Page-level text extractions:
• • • • • • •

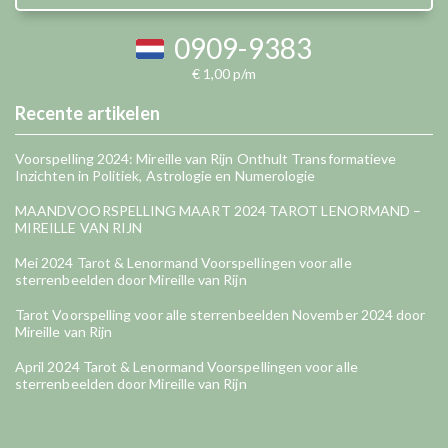
0909-9383
€ 1,00 p/m
Recente artikelen
Voorspelling 2024: Mireille van Rijn Onthult Transformatieve
Inzichten in Politiek, Astrologie en Numerologie
MAANDVOORSPELLING MAART 2024 TAROT LENORMAND –
MIREILLE VAN RIJN
Mei 2024 Tarot & Lenormand Voorspellingen voor alle
sterrenbeelden door Mireille van Rijn
Tarot Voorspelling voor alle sterrenbeelden November 2024 door
Mireille van Rijn
April 2024 Tarot & Lenormand Voorspellingen voor alle
sterrenbeelden door Mireille van Rijn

• • • • • • •

Work to complete: Transcribe the records word for word and include no pictures.

Solved exercise:
0909-9383
€ 1,00 p/m
Recente artikelen
Voorspelling 2024: Mireille van Rijn Onthult Transformatieve
Inzichten in Politiek, Astrologie en Numerologie
MAANDVOORSPELLING MAART 2024 TAROT LENORMAND –
MIREILLE VAN RIJN
Mei 2024 Tarot & Lenormand Voorspellingen voor alle
sterrenbeelden door Mireille van Rijn
Tarot Voorspelling voor alle sterrenbeelden November 2024 door
Mireille van Rijn
April 2024 Tarot & Lenormand Voorspellingen voor alle
sterrenbeelden door Mireille van Rijn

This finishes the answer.